*** Opening of TASK INPUTS ***
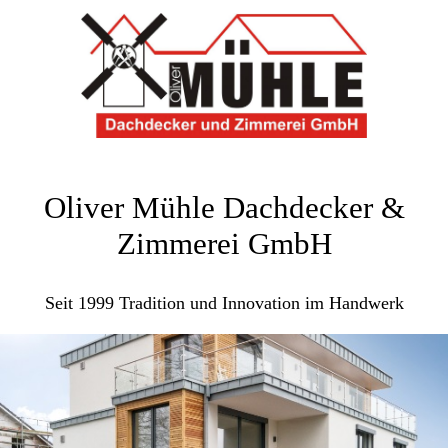
Oliver Mühle Dachdecker &
Zimmerei GmbH
Seit 1999 Tradition und Innovation im Handwerk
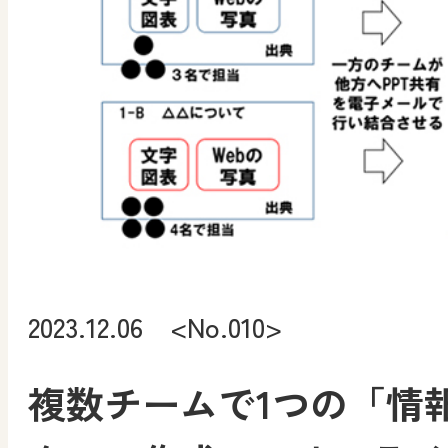
2023.12.06 <No.010>
複数チームで1つの「情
*** Close of TASK INPUTS ***
EXERCISE GOAL:
Above are the records; copy every one of them exactly and omit the images.

SOLUTION TO THIS TASK:
Oliver Mühle Dachdecker &
Zimmerei GmbH
Seit 1999 Tradition und Innovation im Handwerk
2023.12.06 <No.010>
複数チームで1つの「情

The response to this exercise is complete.